(Collected data)
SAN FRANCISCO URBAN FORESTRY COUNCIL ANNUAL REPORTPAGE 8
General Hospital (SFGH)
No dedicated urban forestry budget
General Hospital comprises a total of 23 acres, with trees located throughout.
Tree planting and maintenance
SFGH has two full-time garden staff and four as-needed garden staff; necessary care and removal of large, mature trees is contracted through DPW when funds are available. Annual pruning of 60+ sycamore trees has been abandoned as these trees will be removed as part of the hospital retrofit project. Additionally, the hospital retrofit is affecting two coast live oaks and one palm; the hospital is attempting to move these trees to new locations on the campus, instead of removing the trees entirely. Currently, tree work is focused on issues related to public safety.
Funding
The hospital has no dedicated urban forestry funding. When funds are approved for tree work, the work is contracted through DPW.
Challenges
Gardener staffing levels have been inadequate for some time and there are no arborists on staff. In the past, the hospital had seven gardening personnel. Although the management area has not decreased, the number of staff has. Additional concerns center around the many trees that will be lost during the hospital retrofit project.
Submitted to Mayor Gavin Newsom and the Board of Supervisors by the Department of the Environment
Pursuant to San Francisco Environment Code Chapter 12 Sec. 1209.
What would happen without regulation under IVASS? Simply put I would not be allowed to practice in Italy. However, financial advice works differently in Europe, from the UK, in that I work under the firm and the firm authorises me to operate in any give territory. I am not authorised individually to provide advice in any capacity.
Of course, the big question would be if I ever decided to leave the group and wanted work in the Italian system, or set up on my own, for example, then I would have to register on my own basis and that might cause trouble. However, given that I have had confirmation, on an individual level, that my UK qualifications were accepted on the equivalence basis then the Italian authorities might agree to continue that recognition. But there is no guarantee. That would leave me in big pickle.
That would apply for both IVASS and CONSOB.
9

(WHAT NEEDS TO BE DONE) Repeat the data in full, exactly as supplied.

(ANSWER FOR THIS EXERCISE)
SAN FRANCISCO URBAN FORESTRY COUNCIL ANNUAL REPORTPAGE 8
General Hospital (SFGH)
No dedicated urban forestry budget
General Hospital comprises a total of 23 acres, with trees located throughout.
Tree planting and maintenance
SFGH has two full-time garden staff and four as-needed garden staff; necessary care and removal of large, mature trees is contracted through DPW when funds are available. Annual pruning of 60+ sycamore trees has been abandoned as these trees will be removed as part of the hospital retrofit project. Additionally, the hospital retrofit is affecting two coast live oaks and one palm; the hospital is attempting to move these trees to new locations on the campus, instead of removing the trees entirely. Currently, tree work is focused on issues related to public safety.
Funding
The hospital has no dedicated urban forestry funding. When funds are approved for tree work, the work is contracted through DPW.
Challenges
Gardener staffing levels have been inadequate for some time and there are no arborists on staff. In the past, the hospital had seven gardening personnel. Although the management area has not decreased, the number of staff has. Additional concerns center around the many trees that will be lost during the hospital retrofit project.
Submitted to Mayor Gavin Newsom and the Board of Supervisors by the Department of the Environment
Pursuant to San Francisco Environment Code Chapter 12 Sec. 1209.
What would happen without regulation under IVASS? Simply put I would not be allowed to practice in Italy. However, financial advice works differently in Europe, from the UK, in that I work under the firm and the firm authorises me to operate in any give territory. I am not authorised individually to provide advice in any capacity.
Of course, the big question would be if I ever decided to leave the group and wanted work in the Italian system, or set up on my own, for example, then I would have to register on my own basis and that might cause trouble. However, given that I have had confirmation, on an individual level, that my UK qualifications were accepted on the equivalence basis then the Italian authorities might agree to continue that recognition. But there is no guarantee. That would leave me in big pickle.
That would apply for both IVASS and CONSOB.
9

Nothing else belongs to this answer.